::: EXTRACT PROVIDED

Dipendra Bir Bikram Shah Dev (, 27 June 1971 – 4 June 2001) was the King of Nepal for three days from 1 to 4 June 2001. For the duration of his three day reign he was in a coma after he shot his father, King Birendra, his mother, Queen Aishwarya, his younger brother and sister, and other members of the royal family before turning the gun on himself in an event known as the Nepalese royal massacre.

As the eldest of the three children of King Birendra and Queen Aishwarya, Dipendra was the crown prince. Under the Nepalese constitution, the privy council named Dipendra king upon the death of his father. Upon Dipendra's death, his father's brother Gyanendra became king.

Early life 
Dipendra was born on 27 June 1971 at the Narayanhiti Royal Palace as the eldest child of Birendra, the Crown Prince of Nepal, and Princess Aishwarya. In his family he was known as "CP" and famously as "Dippy" among his friends.

Education
Dipendra received his early education from Kanti Ishwori High School, Kathmandu. Then he went to Budhanilkantha School in Kathmandu. Later, he attended Eton College in the United Kingdom. After Eton, he attended Tri Chandra college affiliated to Tribhuvan University in Nepal and later joined the Military Academy in Kharipati, Nepal. He studied Geography at Tribhuvan University for his master's degree and was all Nepal topper receiving gold medal. He was a PhD student at the same university. He received military training from Academy of Royal Nepalese Gurkha Army, and piloting training from the Civil Aviation Department.

Interests
Dipendra was interested in the fields of social service and had an interest in sports. He used to attend various national and international sports ceremonies where Nepalese players participated. Dipendra became a karateka when he was studying in England and had received black belt at around the age of 20. He was a patron of the National Sports Council and Nepal's Scouts. Dipendra also wrote articles that were published in Nepalese periodicals. His writings were often on the motifs of nationhood and nationality.

::::::
::: MATERIAL

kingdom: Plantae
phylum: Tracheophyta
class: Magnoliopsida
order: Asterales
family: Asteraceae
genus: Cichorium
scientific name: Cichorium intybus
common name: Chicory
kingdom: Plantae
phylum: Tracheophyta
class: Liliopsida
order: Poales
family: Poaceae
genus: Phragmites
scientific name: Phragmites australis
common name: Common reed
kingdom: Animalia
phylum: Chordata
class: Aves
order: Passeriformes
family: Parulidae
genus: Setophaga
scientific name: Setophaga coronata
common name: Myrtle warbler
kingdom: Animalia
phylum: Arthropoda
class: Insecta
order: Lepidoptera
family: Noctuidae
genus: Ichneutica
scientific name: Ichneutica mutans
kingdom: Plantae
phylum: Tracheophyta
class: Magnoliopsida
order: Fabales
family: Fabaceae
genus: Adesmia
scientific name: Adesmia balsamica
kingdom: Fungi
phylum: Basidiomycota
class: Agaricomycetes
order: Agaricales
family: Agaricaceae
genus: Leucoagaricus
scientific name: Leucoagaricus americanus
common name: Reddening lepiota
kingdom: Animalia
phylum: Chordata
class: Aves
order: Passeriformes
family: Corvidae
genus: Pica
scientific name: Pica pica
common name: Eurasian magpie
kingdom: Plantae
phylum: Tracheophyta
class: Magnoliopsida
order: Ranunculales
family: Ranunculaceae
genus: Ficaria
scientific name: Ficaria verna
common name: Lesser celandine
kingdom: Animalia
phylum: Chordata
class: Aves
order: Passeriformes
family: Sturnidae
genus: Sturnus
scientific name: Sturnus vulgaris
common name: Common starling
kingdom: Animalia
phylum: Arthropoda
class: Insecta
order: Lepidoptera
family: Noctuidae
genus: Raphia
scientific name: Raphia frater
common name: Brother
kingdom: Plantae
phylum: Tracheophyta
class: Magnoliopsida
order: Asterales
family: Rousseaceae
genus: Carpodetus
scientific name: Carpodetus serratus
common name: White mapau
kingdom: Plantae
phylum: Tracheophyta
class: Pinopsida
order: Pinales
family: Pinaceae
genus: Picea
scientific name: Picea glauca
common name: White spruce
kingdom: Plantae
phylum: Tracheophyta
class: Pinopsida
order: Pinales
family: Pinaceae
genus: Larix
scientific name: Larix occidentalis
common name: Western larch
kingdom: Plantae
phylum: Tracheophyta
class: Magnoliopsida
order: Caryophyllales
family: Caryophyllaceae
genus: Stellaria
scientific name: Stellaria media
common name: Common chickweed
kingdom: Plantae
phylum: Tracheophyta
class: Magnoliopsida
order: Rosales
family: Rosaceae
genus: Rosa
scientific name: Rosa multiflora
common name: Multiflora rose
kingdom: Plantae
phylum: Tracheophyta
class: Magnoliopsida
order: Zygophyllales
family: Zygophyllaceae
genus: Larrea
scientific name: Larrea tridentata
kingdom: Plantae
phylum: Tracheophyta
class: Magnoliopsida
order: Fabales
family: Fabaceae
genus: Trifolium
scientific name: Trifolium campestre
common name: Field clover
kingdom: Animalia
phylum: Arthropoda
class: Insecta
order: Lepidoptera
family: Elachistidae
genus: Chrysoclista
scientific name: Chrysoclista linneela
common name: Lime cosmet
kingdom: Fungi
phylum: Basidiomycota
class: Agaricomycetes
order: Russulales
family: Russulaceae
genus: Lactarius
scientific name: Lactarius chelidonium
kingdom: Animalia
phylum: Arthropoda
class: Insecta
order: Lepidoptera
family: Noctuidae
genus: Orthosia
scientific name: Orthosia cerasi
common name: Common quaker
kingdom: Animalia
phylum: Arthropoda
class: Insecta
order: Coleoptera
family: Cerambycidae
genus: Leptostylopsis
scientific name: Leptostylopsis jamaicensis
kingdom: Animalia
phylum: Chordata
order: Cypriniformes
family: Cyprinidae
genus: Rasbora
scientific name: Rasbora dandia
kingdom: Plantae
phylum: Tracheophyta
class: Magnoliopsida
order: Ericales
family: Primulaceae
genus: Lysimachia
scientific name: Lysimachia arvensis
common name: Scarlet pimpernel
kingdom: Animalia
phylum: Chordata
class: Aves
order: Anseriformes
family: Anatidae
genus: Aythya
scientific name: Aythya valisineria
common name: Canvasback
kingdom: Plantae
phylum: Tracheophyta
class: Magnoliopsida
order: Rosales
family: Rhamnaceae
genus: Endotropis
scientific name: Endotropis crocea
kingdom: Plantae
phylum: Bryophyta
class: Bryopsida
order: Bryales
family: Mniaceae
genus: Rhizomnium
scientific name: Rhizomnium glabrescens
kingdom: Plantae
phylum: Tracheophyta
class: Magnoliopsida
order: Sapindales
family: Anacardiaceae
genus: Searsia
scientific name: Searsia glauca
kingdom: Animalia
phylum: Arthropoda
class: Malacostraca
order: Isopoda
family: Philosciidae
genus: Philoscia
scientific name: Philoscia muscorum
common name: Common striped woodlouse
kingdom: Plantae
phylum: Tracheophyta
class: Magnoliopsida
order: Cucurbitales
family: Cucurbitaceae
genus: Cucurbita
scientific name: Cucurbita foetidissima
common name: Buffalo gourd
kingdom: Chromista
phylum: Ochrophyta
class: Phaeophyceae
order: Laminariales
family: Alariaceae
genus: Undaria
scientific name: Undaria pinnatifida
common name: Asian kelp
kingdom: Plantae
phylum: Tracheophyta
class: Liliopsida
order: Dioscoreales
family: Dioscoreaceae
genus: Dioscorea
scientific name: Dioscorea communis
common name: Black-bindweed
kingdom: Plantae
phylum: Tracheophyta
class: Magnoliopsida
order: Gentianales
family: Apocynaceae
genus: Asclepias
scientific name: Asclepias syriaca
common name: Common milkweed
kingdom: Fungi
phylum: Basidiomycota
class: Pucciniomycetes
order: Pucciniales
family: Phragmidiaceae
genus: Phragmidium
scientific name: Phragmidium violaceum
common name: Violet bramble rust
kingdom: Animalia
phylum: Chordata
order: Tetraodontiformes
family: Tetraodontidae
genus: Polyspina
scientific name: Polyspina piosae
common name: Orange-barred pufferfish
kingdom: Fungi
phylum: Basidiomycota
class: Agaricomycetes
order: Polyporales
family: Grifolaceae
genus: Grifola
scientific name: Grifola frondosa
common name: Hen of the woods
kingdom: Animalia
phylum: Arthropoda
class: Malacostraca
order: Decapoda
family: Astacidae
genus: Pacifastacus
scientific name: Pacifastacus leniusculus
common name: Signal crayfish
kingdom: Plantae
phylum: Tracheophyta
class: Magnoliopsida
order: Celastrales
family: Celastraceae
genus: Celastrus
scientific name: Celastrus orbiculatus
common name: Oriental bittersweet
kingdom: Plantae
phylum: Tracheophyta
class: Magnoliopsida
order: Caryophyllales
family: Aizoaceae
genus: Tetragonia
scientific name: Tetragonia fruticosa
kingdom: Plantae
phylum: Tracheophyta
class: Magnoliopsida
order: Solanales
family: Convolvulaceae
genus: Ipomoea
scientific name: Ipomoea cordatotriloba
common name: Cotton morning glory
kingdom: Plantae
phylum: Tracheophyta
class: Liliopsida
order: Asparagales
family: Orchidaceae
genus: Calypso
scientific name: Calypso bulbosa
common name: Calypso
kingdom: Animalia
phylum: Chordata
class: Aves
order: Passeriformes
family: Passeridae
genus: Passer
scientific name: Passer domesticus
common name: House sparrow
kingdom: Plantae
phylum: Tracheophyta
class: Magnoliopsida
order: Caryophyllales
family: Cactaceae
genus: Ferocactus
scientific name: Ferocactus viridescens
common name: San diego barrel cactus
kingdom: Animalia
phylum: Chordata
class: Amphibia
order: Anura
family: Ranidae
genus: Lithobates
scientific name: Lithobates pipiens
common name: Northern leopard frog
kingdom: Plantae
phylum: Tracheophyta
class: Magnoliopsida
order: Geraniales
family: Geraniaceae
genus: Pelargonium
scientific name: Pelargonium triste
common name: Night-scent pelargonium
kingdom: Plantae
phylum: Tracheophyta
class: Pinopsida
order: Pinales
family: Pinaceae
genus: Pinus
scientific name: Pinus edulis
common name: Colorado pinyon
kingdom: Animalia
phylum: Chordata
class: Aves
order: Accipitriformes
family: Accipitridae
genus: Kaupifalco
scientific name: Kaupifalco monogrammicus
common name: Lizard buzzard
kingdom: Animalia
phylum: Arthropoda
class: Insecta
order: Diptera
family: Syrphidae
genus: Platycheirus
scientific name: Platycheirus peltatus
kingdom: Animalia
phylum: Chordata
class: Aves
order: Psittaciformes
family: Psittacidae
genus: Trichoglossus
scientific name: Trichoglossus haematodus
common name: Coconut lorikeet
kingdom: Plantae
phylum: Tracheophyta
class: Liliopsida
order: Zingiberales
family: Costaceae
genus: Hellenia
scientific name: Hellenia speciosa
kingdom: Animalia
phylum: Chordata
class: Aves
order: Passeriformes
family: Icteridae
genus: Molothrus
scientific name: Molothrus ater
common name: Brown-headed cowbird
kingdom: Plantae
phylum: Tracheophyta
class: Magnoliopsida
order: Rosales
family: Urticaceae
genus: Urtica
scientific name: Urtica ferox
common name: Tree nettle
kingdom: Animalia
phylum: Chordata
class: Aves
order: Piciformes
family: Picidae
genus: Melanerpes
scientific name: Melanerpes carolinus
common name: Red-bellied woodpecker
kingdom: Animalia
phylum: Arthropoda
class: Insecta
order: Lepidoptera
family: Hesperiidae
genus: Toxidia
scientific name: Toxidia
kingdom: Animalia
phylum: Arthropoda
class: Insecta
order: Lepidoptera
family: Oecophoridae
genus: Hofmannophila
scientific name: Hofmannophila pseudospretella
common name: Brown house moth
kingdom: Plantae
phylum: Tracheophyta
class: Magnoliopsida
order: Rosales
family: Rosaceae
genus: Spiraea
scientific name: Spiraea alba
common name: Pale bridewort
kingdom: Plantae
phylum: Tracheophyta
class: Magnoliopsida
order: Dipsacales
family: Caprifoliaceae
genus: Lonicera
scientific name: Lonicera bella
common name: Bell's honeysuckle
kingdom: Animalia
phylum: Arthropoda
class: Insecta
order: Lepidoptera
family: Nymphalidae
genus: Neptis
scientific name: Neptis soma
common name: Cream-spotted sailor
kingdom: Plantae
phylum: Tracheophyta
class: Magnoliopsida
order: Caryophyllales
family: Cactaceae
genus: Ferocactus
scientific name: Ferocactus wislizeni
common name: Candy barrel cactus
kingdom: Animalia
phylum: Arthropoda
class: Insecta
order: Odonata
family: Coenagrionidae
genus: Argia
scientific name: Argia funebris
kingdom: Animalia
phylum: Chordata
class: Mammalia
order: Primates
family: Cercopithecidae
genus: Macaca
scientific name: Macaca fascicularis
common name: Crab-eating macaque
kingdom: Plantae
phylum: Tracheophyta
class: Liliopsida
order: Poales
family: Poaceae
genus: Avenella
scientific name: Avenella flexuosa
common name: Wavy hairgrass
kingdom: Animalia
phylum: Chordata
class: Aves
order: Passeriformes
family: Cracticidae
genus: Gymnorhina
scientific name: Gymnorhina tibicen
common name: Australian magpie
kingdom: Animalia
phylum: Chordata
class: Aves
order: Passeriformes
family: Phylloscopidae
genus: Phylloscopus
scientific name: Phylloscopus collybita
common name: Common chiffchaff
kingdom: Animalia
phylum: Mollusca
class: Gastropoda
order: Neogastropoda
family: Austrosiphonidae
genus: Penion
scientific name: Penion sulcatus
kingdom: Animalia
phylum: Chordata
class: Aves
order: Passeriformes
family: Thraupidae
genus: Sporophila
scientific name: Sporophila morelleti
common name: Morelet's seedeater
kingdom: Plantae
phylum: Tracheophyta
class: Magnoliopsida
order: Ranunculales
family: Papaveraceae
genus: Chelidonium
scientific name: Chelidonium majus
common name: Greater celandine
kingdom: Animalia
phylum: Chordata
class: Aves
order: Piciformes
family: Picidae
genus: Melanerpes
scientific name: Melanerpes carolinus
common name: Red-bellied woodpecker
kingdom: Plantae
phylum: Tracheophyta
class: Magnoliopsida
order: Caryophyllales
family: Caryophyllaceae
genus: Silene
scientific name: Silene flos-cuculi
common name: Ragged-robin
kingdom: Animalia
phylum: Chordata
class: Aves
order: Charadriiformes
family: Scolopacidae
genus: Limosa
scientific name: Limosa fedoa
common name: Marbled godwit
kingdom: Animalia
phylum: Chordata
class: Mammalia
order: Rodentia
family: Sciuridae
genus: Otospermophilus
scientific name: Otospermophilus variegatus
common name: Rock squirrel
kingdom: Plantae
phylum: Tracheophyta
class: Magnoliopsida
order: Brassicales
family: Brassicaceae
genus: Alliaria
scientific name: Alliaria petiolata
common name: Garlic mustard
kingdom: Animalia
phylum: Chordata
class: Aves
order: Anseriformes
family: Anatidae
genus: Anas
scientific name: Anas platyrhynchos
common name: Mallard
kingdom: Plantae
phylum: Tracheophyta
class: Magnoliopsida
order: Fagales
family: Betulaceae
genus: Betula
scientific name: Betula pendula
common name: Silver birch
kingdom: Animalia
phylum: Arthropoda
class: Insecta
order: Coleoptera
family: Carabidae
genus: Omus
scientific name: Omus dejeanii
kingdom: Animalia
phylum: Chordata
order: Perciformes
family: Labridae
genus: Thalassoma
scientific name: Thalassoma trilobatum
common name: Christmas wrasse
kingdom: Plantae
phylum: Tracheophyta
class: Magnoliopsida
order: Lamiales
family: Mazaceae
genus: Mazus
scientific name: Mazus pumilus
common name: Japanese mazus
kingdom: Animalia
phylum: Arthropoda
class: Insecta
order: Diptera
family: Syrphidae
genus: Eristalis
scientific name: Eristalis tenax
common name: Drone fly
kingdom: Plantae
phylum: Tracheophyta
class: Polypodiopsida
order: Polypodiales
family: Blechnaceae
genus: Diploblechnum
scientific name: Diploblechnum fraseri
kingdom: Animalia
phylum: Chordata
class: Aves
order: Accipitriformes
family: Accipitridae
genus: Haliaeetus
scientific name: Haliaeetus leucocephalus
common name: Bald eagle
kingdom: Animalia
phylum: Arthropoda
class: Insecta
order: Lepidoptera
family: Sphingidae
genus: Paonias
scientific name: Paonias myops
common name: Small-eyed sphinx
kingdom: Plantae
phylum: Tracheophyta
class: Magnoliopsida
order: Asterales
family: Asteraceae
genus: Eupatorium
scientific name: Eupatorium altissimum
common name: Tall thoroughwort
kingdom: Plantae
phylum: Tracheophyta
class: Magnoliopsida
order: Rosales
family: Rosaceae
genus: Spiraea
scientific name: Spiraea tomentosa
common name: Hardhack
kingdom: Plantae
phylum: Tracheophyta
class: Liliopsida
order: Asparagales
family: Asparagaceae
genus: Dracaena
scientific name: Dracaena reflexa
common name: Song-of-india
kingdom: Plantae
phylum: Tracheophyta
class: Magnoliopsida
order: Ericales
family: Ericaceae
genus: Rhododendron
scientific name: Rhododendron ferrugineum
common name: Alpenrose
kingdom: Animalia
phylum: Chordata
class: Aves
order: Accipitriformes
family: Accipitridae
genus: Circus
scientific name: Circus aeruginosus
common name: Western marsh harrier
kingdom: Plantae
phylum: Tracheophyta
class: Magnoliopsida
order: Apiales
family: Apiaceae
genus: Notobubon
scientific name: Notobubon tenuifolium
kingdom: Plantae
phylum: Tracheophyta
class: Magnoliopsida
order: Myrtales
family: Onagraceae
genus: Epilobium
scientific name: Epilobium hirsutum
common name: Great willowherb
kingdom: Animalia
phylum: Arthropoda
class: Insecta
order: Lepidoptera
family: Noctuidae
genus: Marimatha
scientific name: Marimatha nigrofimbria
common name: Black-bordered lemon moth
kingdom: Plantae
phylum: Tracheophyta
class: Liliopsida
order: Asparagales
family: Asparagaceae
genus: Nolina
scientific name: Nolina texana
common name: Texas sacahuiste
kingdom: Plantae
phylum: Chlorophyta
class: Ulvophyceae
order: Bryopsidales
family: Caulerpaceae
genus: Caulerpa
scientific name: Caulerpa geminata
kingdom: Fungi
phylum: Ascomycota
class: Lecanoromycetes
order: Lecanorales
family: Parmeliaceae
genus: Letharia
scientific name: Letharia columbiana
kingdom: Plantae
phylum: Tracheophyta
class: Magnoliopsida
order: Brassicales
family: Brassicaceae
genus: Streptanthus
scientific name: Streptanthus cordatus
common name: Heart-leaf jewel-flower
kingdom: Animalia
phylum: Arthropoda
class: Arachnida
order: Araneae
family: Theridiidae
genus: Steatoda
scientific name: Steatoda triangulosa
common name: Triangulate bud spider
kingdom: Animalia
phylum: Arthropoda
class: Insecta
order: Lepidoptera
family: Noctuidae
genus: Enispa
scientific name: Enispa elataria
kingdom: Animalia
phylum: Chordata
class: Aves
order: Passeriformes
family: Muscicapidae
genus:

::::::

## PROBLEM DESCRIPTION
Reproduce the Dipendra biography word for word, starting at "As the eldest of" and ending at "Gyanendra became king.".

## ANSWER FOR THIS EXERCISE
As the eldest of the three children of King Birendra and Queen Aishwarya, Dipendra was the crown prince. Under the Nepalese constitution, the privy council named Dipendra king upon the death of his father. Upon Dipendra's death, his father's brother Gyanendra became king.